**EXTRACT TO READ:**

# My template project



## Junior (Nov 22, 2005)

Hi guys. I'm new here so please bear with me.

I am building my second poker table right now. The first, I made all my cuts using my Jigsaw (which was a pain in the butt, and made very ugly cuts). This time I am building a template, using my new Porter Cable router, out of MDF that will be placed over a sheet of plywood allowing me to place my router in the grooves of the template and make accurate and consistent cuts. 

Here is my problem. I will be cutting the actual poker table using a 1/4" upcut spiral bit, therefore, I need to cut the template with something slightly larger. I can't find anything "slightly" larger. I can find larger, but I don't want the slots to be too big. And, once I find that slightly larger bit, I also need a bushing guide that will go over my 1/4" upcut bit and the outside of the bushing should press against the inner edge of the slots in the template.

**GIVEN ENTRIES:**
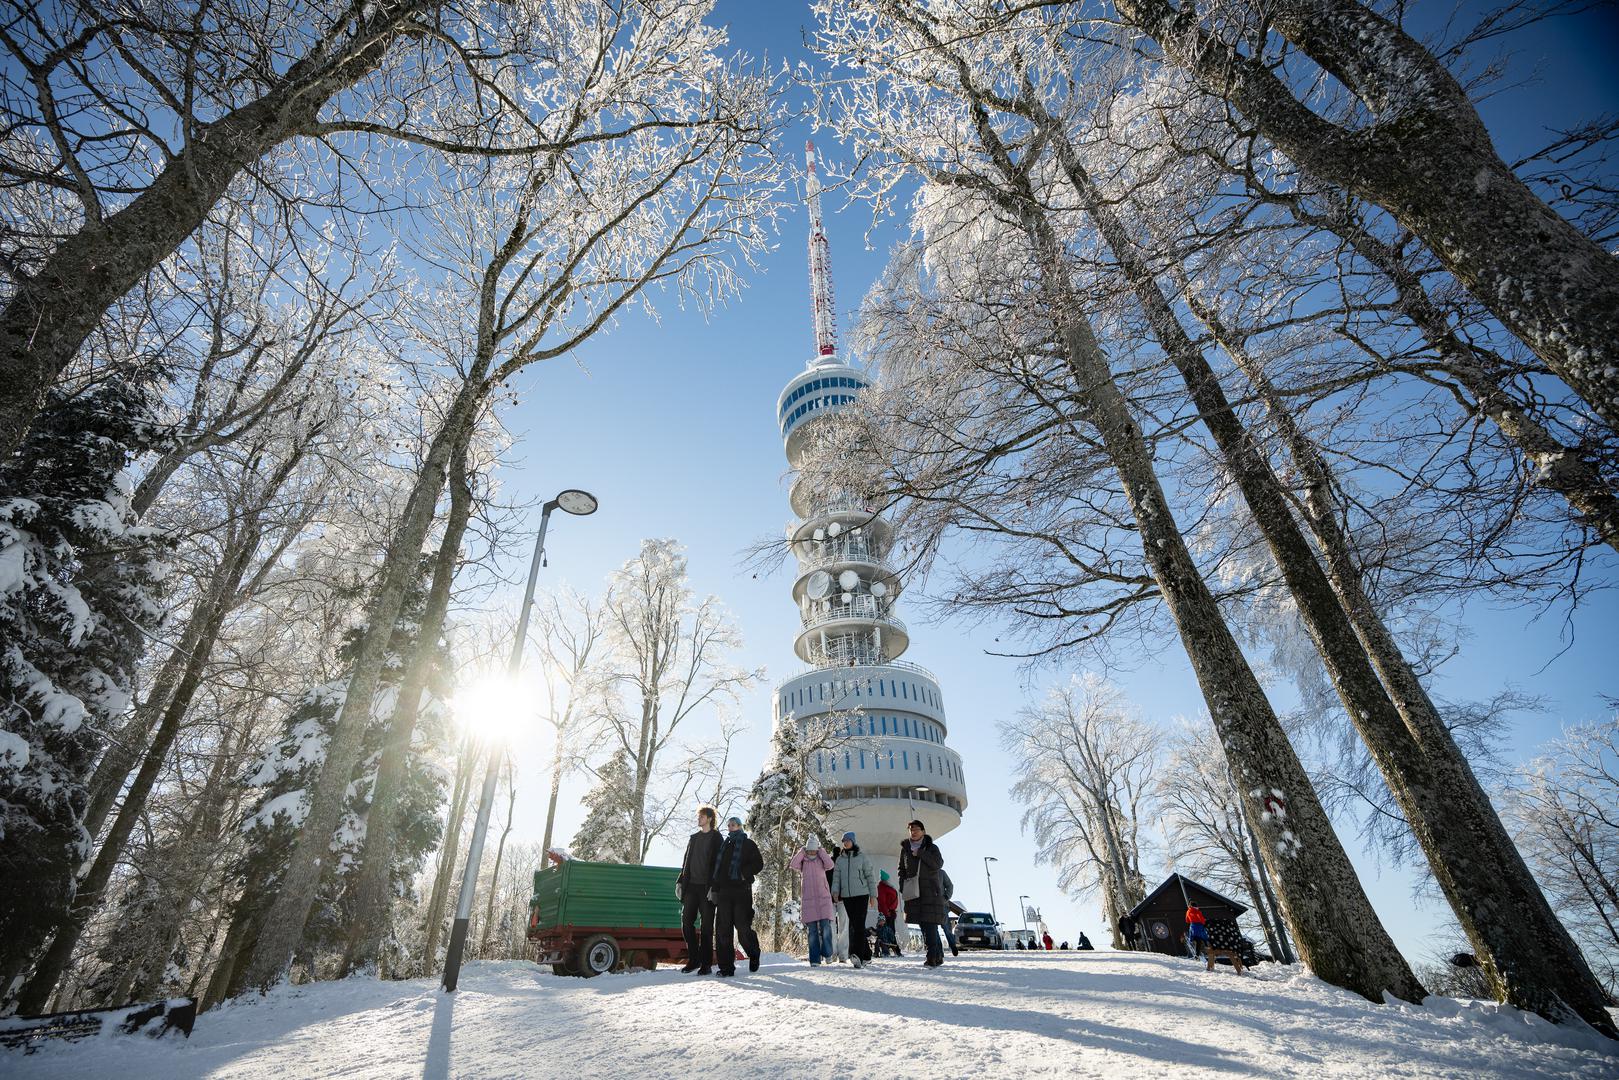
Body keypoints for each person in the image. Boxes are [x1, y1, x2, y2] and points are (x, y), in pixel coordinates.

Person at [710, 815, 763, 977]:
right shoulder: (724, 846)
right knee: (723, 930)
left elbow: (758, 864)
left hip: (742, 891)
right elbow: (718, 870)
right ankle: (726, 968)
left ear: (740, 826)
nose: (731, 827)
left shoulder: (748, 844)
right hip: (725, 892)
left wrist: (742, 874)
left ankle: (753, 953)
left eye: (734, 824)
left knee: (742, 928)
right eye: (729, 825)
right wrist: (715, 889)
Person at [676, 804, 723, 974]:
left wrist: (715, 887)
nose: (699, 819)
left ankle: (706, 964)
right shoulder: (693, 838)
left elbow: (720, 865)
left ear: (710, 818)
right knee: (686, 923)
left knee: (706, 927)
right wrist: (680, 881)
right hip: (691, 887)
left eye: (702, 816)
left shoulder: (717, 838)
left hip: (707, 888)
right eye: (699, 816)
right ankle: (694, 960)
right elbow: (685, 862)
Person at [897, 819, 947, 967]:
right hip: (913, 891)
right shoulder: (905, 849)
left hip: (930, 890)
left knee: (930, 924)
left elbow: (938, 864)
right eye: (911, 829)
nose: (913, 832)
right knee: (923, 925)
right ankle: (937, 955)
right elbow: (902, 869)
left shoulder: (932, 848)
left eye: (916, 829)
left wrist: (921, 853)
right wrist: (902, 885)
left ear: (923, 831)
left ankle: (932, 956)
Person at [831, 832, 876, 968]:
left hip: (862, 895)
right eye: (844, 841)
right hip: (847, 896)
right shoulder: (840, 860)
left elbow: (870, 876)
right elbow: (836, 877)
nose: (845, 843)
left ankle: (858, 956)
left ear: (853, 841)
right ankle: (867, 955)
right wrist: (835, 891)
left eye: (848, 840)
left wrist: (873, 895)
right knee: (856, 926)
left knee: (858, 924)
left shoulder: (862, 857)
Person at [789, 836, 835, 966]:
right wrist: (802, 851)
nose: (811, 853)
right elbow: (793, 864)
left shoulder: (821, 859)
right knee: (812, 932)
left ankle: (827, 953)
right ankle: (814, 959)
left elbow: (830, 865)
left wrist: (822, 851)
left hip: (823, 898)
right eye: (809, 850)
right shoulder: (803, 861)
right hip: (809, 901)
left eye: (813, 850)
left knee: (826, 928)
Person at [876, 870, 901, 956]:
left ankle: (895, 951)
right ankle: (889, 951)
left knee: (891, 932)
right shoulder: (882, 887)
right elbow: (882, 902)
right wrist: (887, 913)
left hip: (890, 913)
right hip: (887, 914)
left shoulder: (885, 887)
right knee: (887, 933)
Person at [939, 871, 959, 956]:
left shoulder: (941, 873)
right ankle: (938, 950)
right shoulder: (923, 871)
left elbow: (950, 885)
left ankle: (953, 946)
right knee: (933, 930)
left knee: (946, 928)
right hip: (929, 905)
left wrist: (946, 897)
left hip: (942, 905)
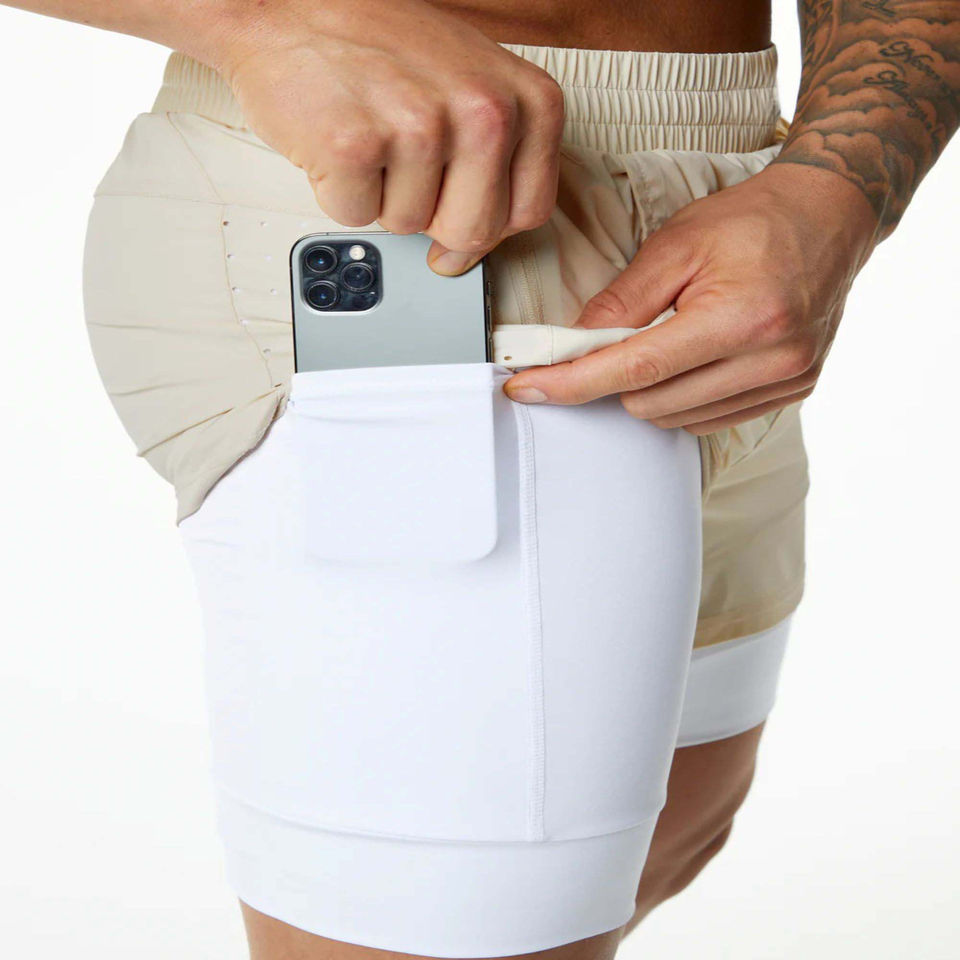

**TASKS FOR THIS EXERCISE:**
A - Extract from the router template thread the passage that starts at the words "## Junior (Nov" and ends after "and consistent cuts.".
B - Please write what comes next in the poker table template thread, starting after its final sentence.

**ANSWERS TO THE EXERCISES:**
A -
## Junior (Nov 22, 2005)

Hi guys. I'm new here so please bear with me.

I am building my second poker table right now. The first, I made all my cuts using my Jigsaw (which was a pain in the butt, and made very ugly cuts). This time I am building a template, using my new Porter Cable router, out of MDF that will be placed over a sheet of plywood allowing me to place my router in the grooves of the template and make accurate and consistent cuts.

B -
I can't find either of these!???? I'm not sure what to do. Where do you guys buy your bits from? Is there a such thing as a 5/16" upcut spiral and a bushing with an inner diameter of 1/4" and outer of 5/16"?

I've tried searching the web and couldn't find anything. I was hoping someone here with a bit more experience could point me in the right direction. 

Thanks in advance for your responses.


----------



## rh111 (Mar 24, 2005)

Just a few places that come to mind.
www.holbren.com
www.mlcswoodworking.com
www.rockler.com
www.whitesiderouterbits.com

Those are just a couple of sites to look at that come to mind. I have experience with a couple of those companies and never had any problems. It's a place to start and go from there.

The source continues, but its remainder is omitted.